Step 4 is the hard part. As you sit quietly, thoughts will inevitably pass through your mind. The trick is to avoid getting caught up in them. Instead, the goal is to realize, "Oh, here's a thought," and let it go. (If it's important it will come back later. No need to worry about that.) You can also get caught up in emotions. One of the most prevalent emotions that appear when people meditate is annoyance at being unable to stop feeling emotions. Feelings create more feelings. It gets very meta. Set all that aside.
If you do this often enough for long enough, you can habituate yourself into recognizing that the thoughts and feelings it's so easy to get wrapped up in aren't actually you. They are simply thoughts and feeling that pass through the awareness that you connect to your sense of "I."
So What About Us…
here in the west? If Buddhism was about escaping the horrors of eternal interconnection, why has it become so popular in places like the US, where people neither worry about intensive interconnectedness nor about living too much life?
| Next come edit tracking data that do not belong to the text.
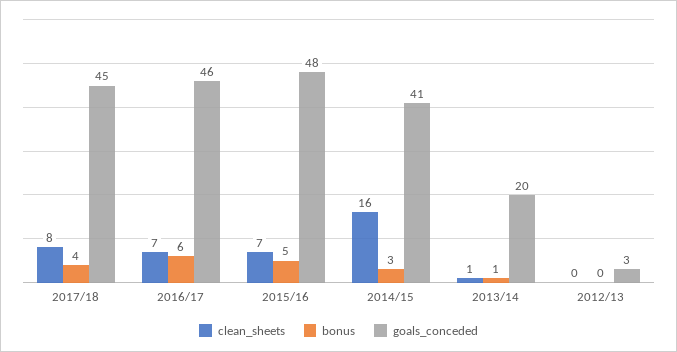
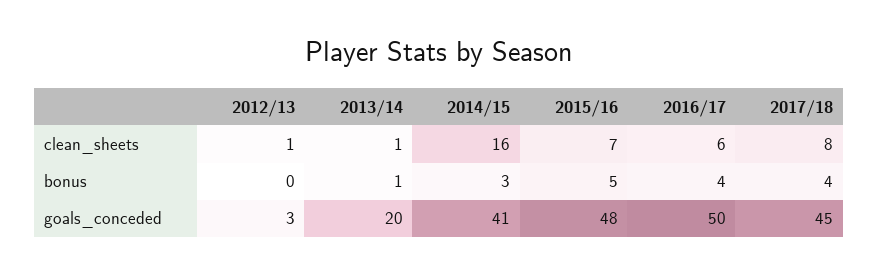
  {
    "clean_sheets": {
      "2017/18": 8,
-     "2016/17": 7,
+     "2016/17": 6,
      "2015/16": 7,
      "2014/15": 16,
      "2013/14": 1,
-     "2012/13": 0
+     "2012/13": 1
    },
    "bonus": {
      "2017/18": 4,
-     "2016/17": 6,
+     "2016/17": 4,
      "2015/16": 5,
      "2014/15": 3,
      "2013/14": 1,
      "2012/13": 0
    },
    "goals_conceded": {
      "2017/18": 45,
-     "2016/17": 46,
+     "2016/17": 50,
      "2015/16": 48,
      "2014/15": 41,
      "2013/14": 20,
      "2012/13": 3
    }
  }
What Buddhist meditation offers is a way to think about escaping from the excesses of life. Whether they involve the dense interwovenness of clan-based wet rice agriculture or the hurly-burly of the capitalist hustle, or, for that matter, the ferocious lifestyle of the Yanamami of the Amazon Basin or the challenges of life in the Eskimo, most ways of being lead to specific – sometimes unique – forms of suffering. Those forms all afflict one or another vision of "I."
What the Buddha had to offer was a way of stepping back from the forms of "I" that people are so prone to lock themselves in to, and to find a way of looking at the world with eyes that see everything else, but not one's own self.